5-HEDH functions as a highly specific oxidizer of 5(S)-HETE to 5-oxo-ETE; no functional importance has yet been ascribed to its ability in similarly oxidizing other 5(S)-hydroxyl fatty acids. 5-Oxo-ETE stimulates a wide range of biological activities far more potently and powerfully than 5(S)-HETE. For example, it is 30–100-fold more potent in stimulating cells that promote inflammation and allergy reactions such as neutrophils, monocytes, macrophages, eosinophils, and basophils and is more potent than 5-HETE in stimulating various types of cancer cells to grow.
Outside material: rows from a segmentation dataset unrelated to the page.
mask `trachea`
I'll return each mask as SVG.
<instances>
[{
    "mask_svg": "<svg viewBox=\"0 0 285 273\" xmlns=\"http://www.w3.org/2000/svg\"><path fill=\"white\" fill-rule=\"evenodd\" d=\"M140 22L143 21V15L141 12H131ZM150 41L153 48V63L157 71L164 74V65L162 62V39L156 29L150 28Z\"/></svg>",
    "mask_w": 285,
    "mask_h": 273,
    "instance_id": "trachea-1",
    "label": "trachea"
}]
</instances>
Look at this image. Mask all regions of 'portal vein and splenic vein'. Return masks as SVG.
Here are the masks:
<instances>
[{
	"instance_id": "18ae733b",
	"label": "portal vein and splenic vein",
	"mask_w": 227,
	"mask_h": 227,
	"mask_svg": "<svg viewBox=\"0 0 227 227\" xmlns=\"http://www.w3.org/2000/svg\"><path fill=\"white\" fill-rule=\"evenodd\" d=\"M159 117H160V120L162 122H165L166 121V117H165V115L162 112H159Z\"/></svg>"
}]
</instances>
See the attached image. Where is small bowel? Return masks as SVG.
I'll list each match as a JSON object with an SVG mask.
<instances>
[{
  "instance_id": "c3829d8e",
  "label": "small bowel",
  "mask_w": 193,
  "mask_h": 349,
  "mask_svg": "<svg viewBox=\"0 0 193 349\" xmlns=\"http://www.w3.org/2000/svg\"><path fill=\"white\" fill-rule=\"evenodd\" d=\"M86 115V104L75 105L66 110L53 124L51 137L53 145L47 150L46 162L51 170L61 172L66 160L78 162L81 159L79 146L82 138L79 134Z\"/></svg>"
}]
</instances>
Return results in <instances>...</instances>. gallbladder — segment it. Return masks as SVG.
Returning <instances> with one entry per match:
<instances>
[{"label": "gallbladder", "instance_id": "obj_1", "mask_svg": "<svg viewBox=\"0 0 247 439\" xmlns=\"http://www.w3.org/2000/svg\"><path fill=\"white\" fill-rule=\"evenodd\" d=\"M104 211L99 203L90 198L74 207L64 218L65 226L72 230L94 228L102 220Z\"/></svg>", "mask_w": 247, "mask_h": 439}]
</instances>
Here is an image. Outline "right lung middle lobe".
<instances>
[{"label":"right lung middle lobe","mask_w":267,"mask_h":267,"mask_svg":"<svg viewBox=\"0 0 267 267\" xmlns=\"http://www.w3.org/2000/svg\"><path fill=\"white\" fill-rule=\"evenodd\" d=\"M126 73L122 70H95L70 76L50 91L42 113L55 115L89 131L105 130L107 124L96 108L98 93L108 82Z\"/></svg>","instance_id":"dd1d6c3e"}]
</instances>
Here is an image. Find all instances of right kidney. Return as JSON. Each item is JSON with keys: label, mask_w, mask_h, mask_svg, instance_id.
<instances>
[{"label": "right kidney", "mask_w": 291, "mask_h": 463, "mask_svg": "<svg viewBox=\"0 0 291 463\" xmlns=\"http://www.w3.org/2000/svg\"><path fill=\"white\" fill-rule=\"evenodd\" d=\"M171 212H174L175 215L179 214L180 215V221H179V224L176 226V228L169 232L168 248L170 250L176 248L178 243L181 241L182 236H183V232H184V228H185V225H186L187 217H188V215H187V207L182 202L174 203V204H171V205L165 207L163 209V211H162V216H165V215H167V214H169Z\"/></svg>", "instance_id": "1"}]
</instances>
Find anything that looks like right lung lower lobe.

Furthermore, 5-oxo-ETE appears to be involved in various animal and human reactions: injected into the skin of rabbits, it causes a severe edema with an inflammatory cell infiltrate resembling an urticaria-like lesion;[13] it is present in bronchoalveolar lavage fluid from cats undergoing experimentally induced asthma;[14] it stimulates the local accumulation of eosinophils, neutrophils, and monocytes when injected into the skin of humans;[15] and it has been extracted from scales of psoriatic patients.[16] Most if not all of these allergic and inflammatory conditions as well as rapidly growing cancerous lesions are associated with oxidative stress.[17] Studies therefore suggest that 5-HEDH contributes to the development and progression of these reactions and diseases by being responsible for generating 5-oxo-ETE.[18][19] It also possible that the cells involved in these pathological states favor the reversed action of 5-HEDH, conversion of 5-oxo-ETE to 5(S)-HETE, as a consequence of reductions in oxidative stress and thereby NADP+/NADPH ratios; such cells might then actually "detoxify" 5-oxo-ETE and contribute to resolving the pathological states.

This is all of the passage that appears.